La longue et complexe histoire du service public devrait suffire à renoncer à la représentation pourtant courante qu’il serait tout d’abord un système d’avantages particuliers pour ses agents. Qu’une conquête progressive ait amélioré les conditions de rémunération et de travail des fonctionnaires ne peut se confondre avec une image caricaturale de privilèges. La lente construction du statut a tout d’abord obéi à des motivations d’amélioration du service public par la professionnalisation et par la recherche d’un équilibre entre droits et obligations qui soit de nature à garantir l’intérêt général. Quant à l’image d’un système archaïque qu’aucune volonté politique ne pourrait réformer, elle ne résiste pas non plus à la réalité de l’histoire de la fonction publique qui a été l’objet de réformes fréquentes et de transformations continues tant de l’organisation des services que des conceptions des cultures professionnelles de leurs agents.

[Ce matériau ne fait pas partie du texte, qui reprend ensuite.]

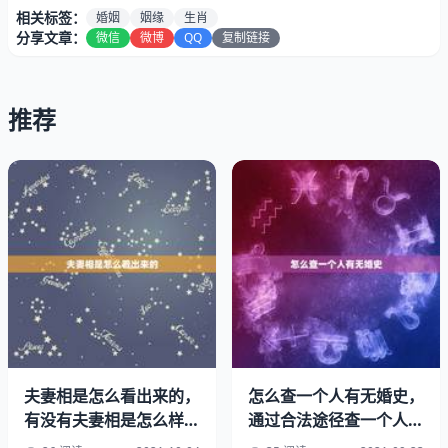
相关标签：
婚姻
姻缘
生肖
分享文章：
微信
微博
QQ
复制链接
推荐
夫妻相是怎么看出来的，
怎么查一个人有无婚史，
有没有夫妻相是怎么样看
通过合法途径查一个人的
生肖配对姻缘，十二生肖配对，指迷算命如下：
的？
婚史，找谁，具体咋整？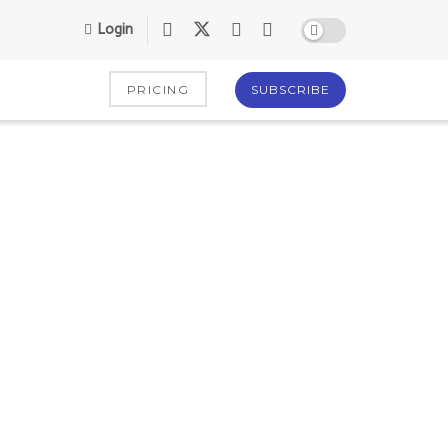
Login
PRICING
SUBSCRIBE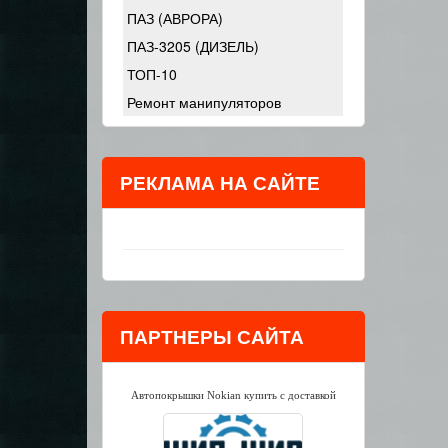
ПАЗ (АВРОРА)
ПАЗ-3205 (ДИЗЕЛЬ)
ТОП-10
Ремонт манипуляторов
РЕКЛАМА НА САЙТЕ
ПАРТНЕРЫ САЙТА
Автопокрышки Nokian купить с доставкой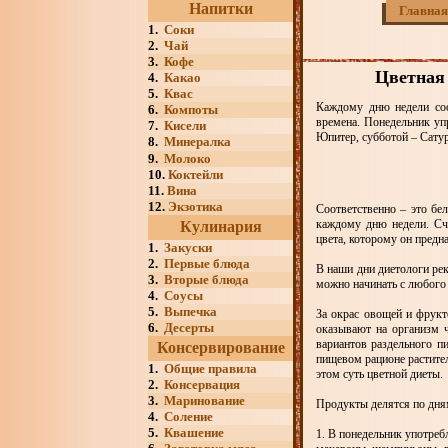
Напитки
Главная
1.
Соки
2.
Чай
3.
Кофе
Цветная 
4.
Какао
5.
Квас
Каждому дню недели соот
6.
Компоты
времена. Понедельник уп
7.
Кисели
Юпитер, субботой – Сатур
8.
Минералка
9.
Молоко
10.
Коктейли
11.
Вина
12.
Экзотика
Соответственно – это бе
каждому дню недели. Счи
Кулинария
цвета, которому он предн
1.
Закуски
2.
Первые блюда
В наши дни диетологи ре
3.
Вторые блюда
можно начинать с любого
4.
Соусы
5.
Выпечка
За окрас овощей и фрукт
6.
Десерты
оказывают на организм ч
вариантов раздельного п
Консервирование
пищевом рационе растител
1.
Общие правила
этом суть цветной диеты.
2.
Консервация
3.
Маринование
Продукты делятся по дням
4.
Соление
5.
Квашение
1. В понедельник употреб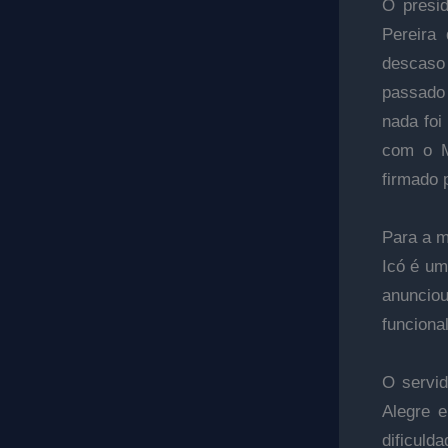
O presid
Pereira
descaso
passado 
nada foi
com o M
firmado p
Para a m
Icó é um
anuncio
funciona
O servid
Alegre 
dificul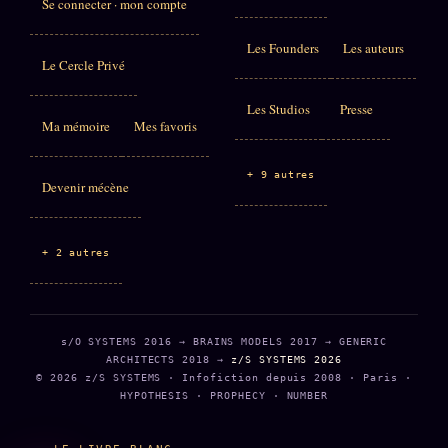
Se connecter · mon compte
Les Founders
Les auteurs
Le Cercle Privé
Les Studios
Presse
Ma mémoire
Mes favoris
+ 9 autres
Devenir mécène
+ 2 autres
s/O SYSTEMS 2016 → BRAINS MODELS 2017 → GENERIC
ARCHITECTS 2018 →
z/S SYSTEMS 2026
© 2026 z/S SYSTEMS · Infofiction depuis 2008 · Paris ·
HYPOTHESIS · PROPHECY · NUMBER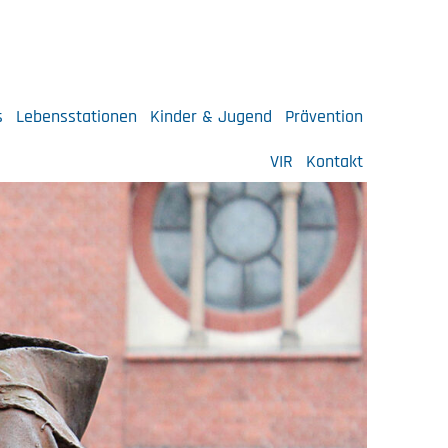
s
Lebensstationen
Kinder & Jugend
Prävention
VIR
Kontakt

L’éducation tient une place particulière dans ces débats sur la fonction publique. Tout d’abord par son importance quantitative qu’il s’agisse du nombre de fonctionnaires ou du nombre d’usagers concernés. Mais aussi du fait de ses enjeux : nul doute en effet que, dans ce domaine, l’action publique soit déterminante de l’avenir de notre société. Les évolutions libérales qui ont caractérisé bien des systèmes éducatifs dans d’autres pays devraient, par leurs effets, renforcer nos oppositions à la libéralisation des services publics d’éducation. Nulle part n’apparaît l’évidence d’un progrès et tout particulièrement quant à la démocratisation de l’accès aux savoirs quand bien même le discours libéral prétend mener une politique de réussite scolaire. Là encore la simplification outrancière des idées voudrait nous faire croire qu’il ne peut y avoir d’alternative entre la libéralisation et l’immobilisme et que, refuser la libéralisation de l’école et la marchandisation des savoirs reviendrait à se contenter d’un système qui reste insuffisamment capable de lutter contre les inégalités. Le constat d’une évolution nécessaire est impératif mais il ne peut se confondre avec le prétexte d’une remise en question des principes qui fondent le service public d’éducation.

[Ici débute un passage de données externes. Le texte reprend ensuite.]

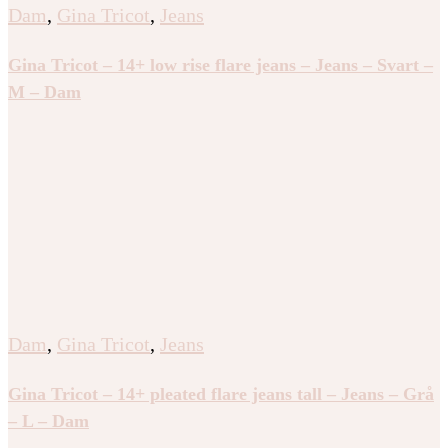
Dam
,
Gina Tricot
,
Jeans
Gina Tricot – 14+ low rise flare jeans – Jeans – Svart –
M – Dam
Dam
,
Gina Tricot
,
Jeans
Gina Tricot – 14+ pleated flare jeans tall – Jeans – Grå
– L – Dam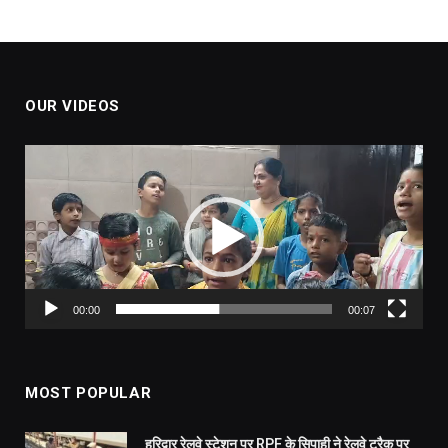
OUR VIDEOS
Video
Player
00:00
00:07
MOST POPULAR
हरिद्वार रेलवे स्टेशन पर RPF के सिपाही ने रेलवे ट्रैक पर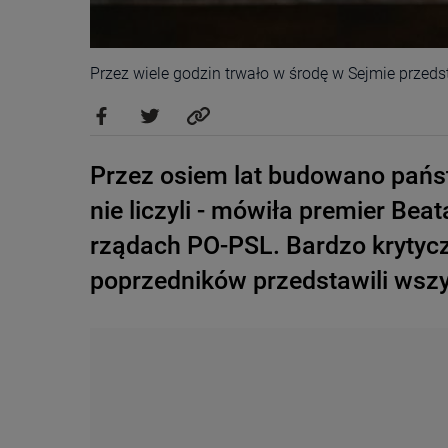
Przez wiele godzin trwało w środę w Sejmie przed
Przez osiem lat budowano państ
nie liczyli - mówiła premier Bea
rządach PO-PSL. Bardzo krytyc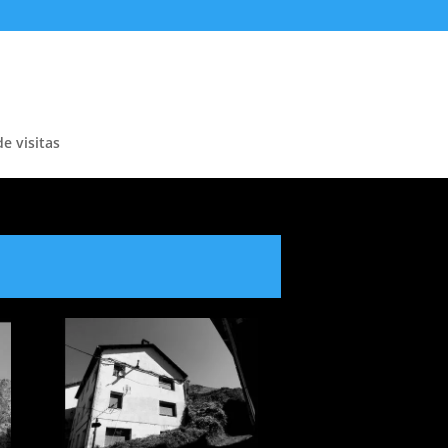
de visitas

La modernisation du service public est inscrite dans le principe de sa continuité qui nécessite une adaptation aux besoins, aux progrès techniques, aux évolutions culturelles. Mais cette modernisation doit rester dépendante de la garantie de l’intérêt général. Elle doit se méfier d’un contexte politique et économique où d’autres enjeux motivent les réformes. Les fantasmes de la modernité sont souvent produits par les intérêts particuliers des marchés. Penser un service public pour le XXIème siècle ne peut confondre avec un enthousiasme naïf qui prêche les vertus de l’autonomie, le renoncement aux statuts, la gouvernance managériale ou la déréglementation. Qui en effet pourrait croire que l’augmentation du recours à des contractuels précaires et peu formés serait de nature à rendre l’école davantage capable de démocratiser les savoirs ? Qui pourrait croire qu’on puisse améliorer l’école en détériorant les conditions de travail des agents, en réduisant la mixité sociale des établissements scolaires, en favorisant la concurrence entre les collèges ou les lycées au prétexte de leur autonomie, en restreignant la formation initiale et continue des agents, en laissant augmenter la taille des classes, … ?

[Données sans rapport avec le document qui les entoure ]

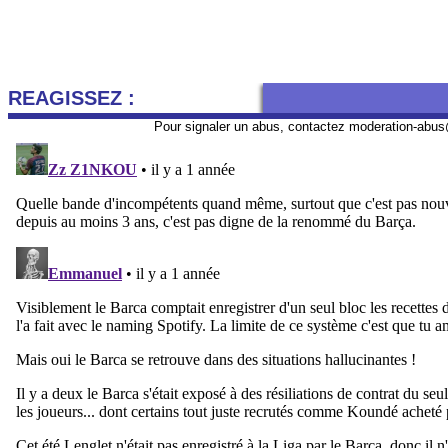
REAGISSEZ :
Pour signaler un abus, contactez
moderation-abus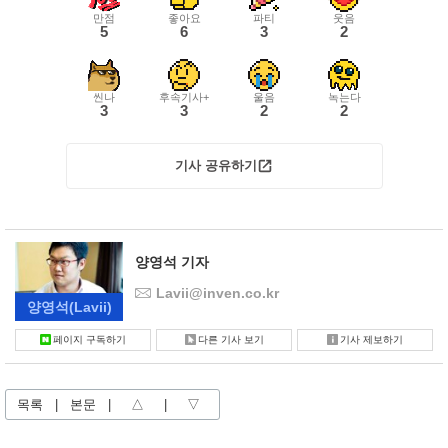
만점
좋아요
파티
웃음
5
6
3
2
씬나
후속기사+
울음
녹는다
3
3
2
2
기사 공유하기
양영석 기자
Lavii@inven.co.kr
양영석
(Lavii)
페이지 구독하기
다른 기사 보기
기사 제보하기
목록
|
본문
|
△
|
▽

Penser le service public du XXIème siècle, c’est accepter d’en penser la complexité plutôt que de nourrir les mythes d’un miracle libéral qui tente de nous faire croire que les lois du marché seraient de nature à mieux répondre aux enjeux de démocratisation de l’école. Ce miracle n’est nulle part advenu dans les pays qui ont privatisé leurs écoles. Les évolutions récentes du service public français qui ont ouvert la brèche de sa libéralisation sont loin d’avoir été capables des améliorations promises. Nous devons y opposer la richesse de ce bien commun qu’est le service public. Il se fonde sur la compétence de ses agents et sur leur détermination à contribuer par leur action quotidienne à garantir l’intérêt général. Il est l’instrument de la volonté d’une démocratie à rendre réels ses idéaux de liberté, d’égalité et de fraternité. Ce bien commun est précieux. Ensemble nous devons de défendre.